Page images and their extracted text
=== Section Start ===
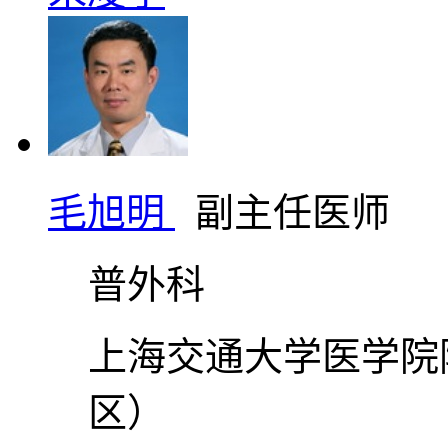
毛旭明
副主任医师
普外科
上海交通大学医学院
区）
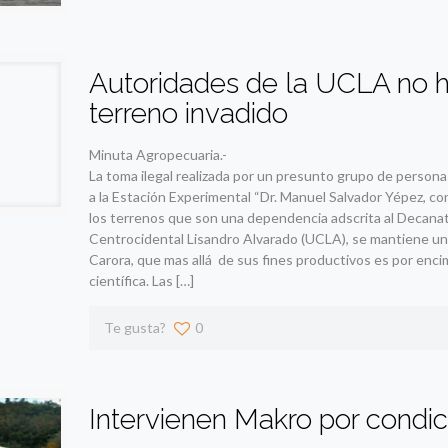
Autoridades de la UCLA no h
terreno invadido
Minuta Agropecuaria.-
La toma ilegal realizada por un presunto grupo de persona
a la Estación Experimental “Dr. Manuel Salvador Yépez, co
los terrenos que son una dependencia adscrita al Decanat
Centrocidental Lisandro Alvarado (UCLA), se mantiene un 
Carora, que mas allá de sus fines productivos es por enci
científica. Las
[…]
Te gusta?
0
Intervienen Makro por condic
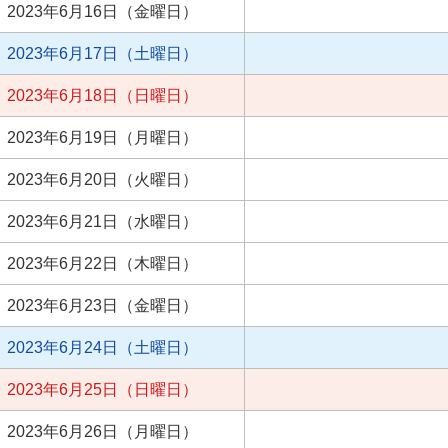
2023年6月16日（金曜日）
2023年6月17日（土曜日）
2023年6月18日（日曜日）
2023年6月19日（月曜日）
2023年6月20日（火曜日）
2023年6月21日（水曜日）
2023年6月22日（木曜日）
2023年6月23日（金曜日）
2023年6月24日（土曜日）
2023年6月25日（日曜日）
2023年6月26日（月曜日）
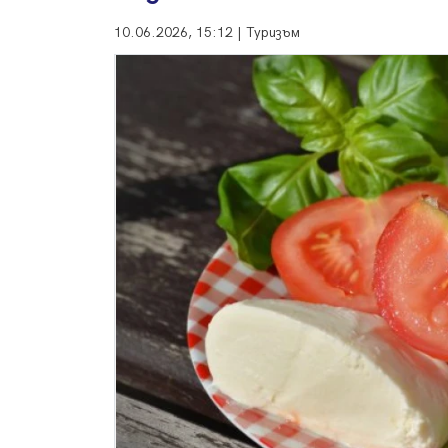
10.06.2026, 15:12 | Туризъм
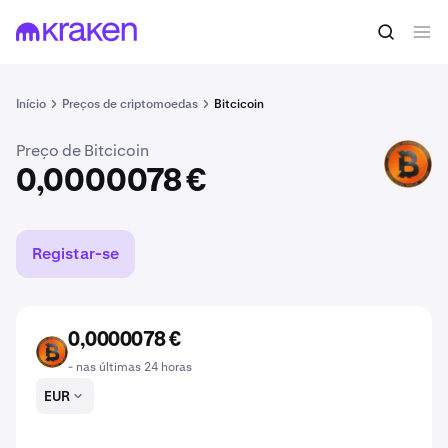
Comprar BITCI
0,0000078 €
Início
Preços de criptomoedas
Bitcicoin
Preço de Bitcicoin
BITCI
0,0000078 €
Registar-se
0,0000078 €
BITCI
- nas últimas 24 horas
EUR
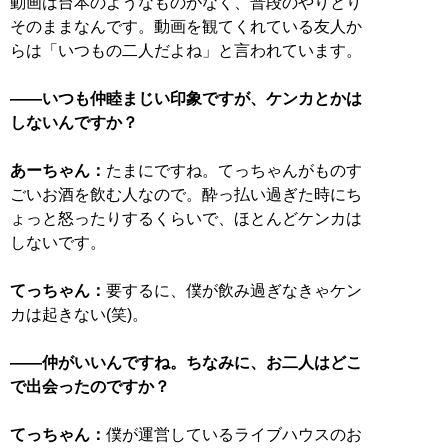
動画は台本のようなものがなく、普段のやりとり
そのままなんです。動画を観てくれている友人か
らは「いつもの二人だよね」と言われています。
――いつも仲睦まじい印象ですが、ケンカとかは
しないんですか？
あーちゃん：
たまにですね。てっちゃんがものす
ごいお酒を飲む人なので。酔っ払い過ぎた時にち
ょっと怒ったりするくらいで、ほとんどケンカは
しないです。
てっちゃん：
要するに、僕が飲み過ぎなきゃケン
カは起きない(笑)。
――仲がいいんですね。ちなみに、お二人はどこ
で出会ったのですか？
てっちゃん：
僕が運営しているライブハウスのお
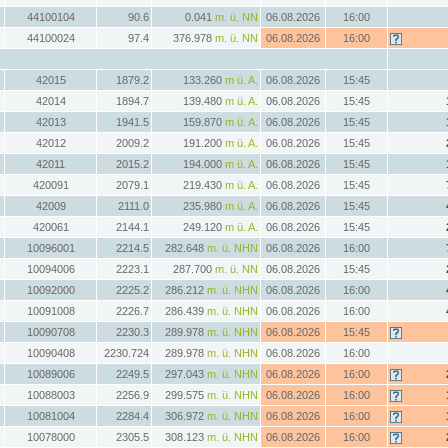
44100104
90.6
0.041
m. ü. NN
06.08.2026
16:00
44100024
97.4
376.978
m. ü. NN
06.08.2026
16:00
42015
1879.2
133.260
m ü. A.
06.08.2026
15:45
42014
1894.7
139.480
m ü. A.
06.08.2026
15:45
42013
1941.5
159.870
m ü. A.
06.08.2026
15:45
42012
2009.2
191.200
m ü. A.
06.08.2026
15:45
42011
2015.2
194.000
m ü. A.
06.08.2026
15:45
420091
2079.1
219.430
m ü. A.
06.08.2026
15:45
42009
2111.0
235.980
m ü. A.
06.08.2026
15:45
420061
2144.1
249.120
m ü. A.
06.08.2026
15:45
10096001
2214.5
282.648
m. ü. NHN
06.08.2026
16:00
10094006
2223.1
287.700
m. ü. NN
06.08.2026
15:45
10092000
2225.2
286.212
m. ü. NHN
06.08.2026
16:00
10091008
2226.7
286.439
m. ü. NHN
06.08.2026
16:00
10090708
2230.3
289.978
m. ü. NHN
06.08.2026
15:45
10090408
2230.724
289.978
m. ü. NHN
06.08.2026
16:00
10089006
2249.5
297.043
m. ü. NHN
06.08.2026
16:00
10088003
2256.9
299.575
m. ü. NHN
06.08.2026
16:00
10081004
2284.4
306.972
m. ü. NHN
06.08.2026
16:00
10078000
2305.5
308.123
m. ü. NHN
06.08.2026
16:00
=== Section End ===
Activity:
Find each line in the data above that contains the string "UCLA". Copy those lines.

Answer for this exercise:
Autoridades de la UCLA no h
Centrocidental Lisandro Alvarado (UCLA), se mantiene un 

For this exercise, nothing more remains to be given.